The U.S. certainly must brace for the nightmare that Trump is monetizing his presidency. In at least one case, in fact, he is under scrutiny for accepting a cash donation to his charitable foundation from the same Ukrainian oligarch who has given millions of dollars to the Clintons' since 2006.
Clinton didn’t cash in while in the White House, but his fundraising after leaving office has tarnished American politics nevertheless. In the case of Clinton, fundraising as an ex-president smelled particularly bad because his wife was a senator and then secretary of state. She was also running for president in this period, both in 2008 and 2016.

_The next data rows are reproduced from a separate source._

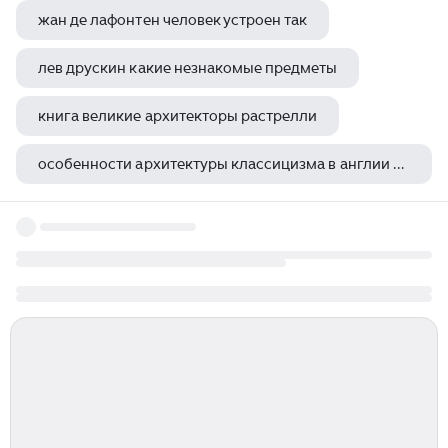
жан де лафонтен человек устроен так
лев друскин какие незнакомые предметы
книга великие архитекторы растрелли
особенности архитектуры классицизма в англии архитекторы иниго джонс и кристофер рен
каллимах к зевсу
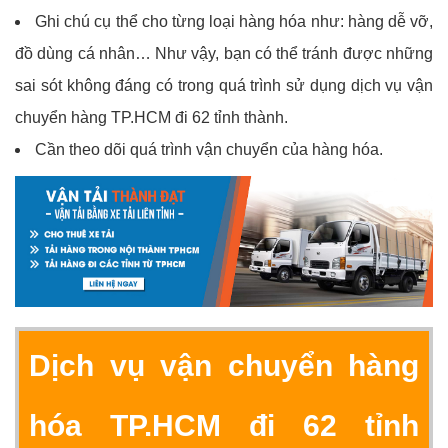
Ghi chú cụ thể cho từng loại hàng hóa như: hàng dễ vỡ,
đồ dùng cá nhân… Như vậy, bạn có thể tránh được những
sai sót không đáng có trong quá trình sử dụng dịch vụ vận
chuyển hàng TP.HCM đi 62 tỉnh thành.
Cần theo dõi quá trình vận chuyển của hàng hóa.
Dịch vụ vận chuyển hàng
hóa TP.HCM đi 62 tỉnh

To bring this full circle, the New York Times reported last week that Mueller is now investigating a 2015 contribution of $150,000 from that oligarch, Victor Pinchuk, to Trump's charitable foundation in exchange for Trump appearing by video at a conference in Kiev. Pinchuk has also made contributions in excess of $13 million to the Clinton Foundation. He attended a dinner for the foundation's donors with Hillary Clinton when she was secretary of state.
Trump's supporters have seized on this, implying that the obvious hypocrisy somehow excuses Trump. But that misses the point.
Twenty years ago, resurgent House Republicans impeached Clinton for lying under oath. And Democrats defended a president with the same sort of moral failings they insist make Trump unfit for office.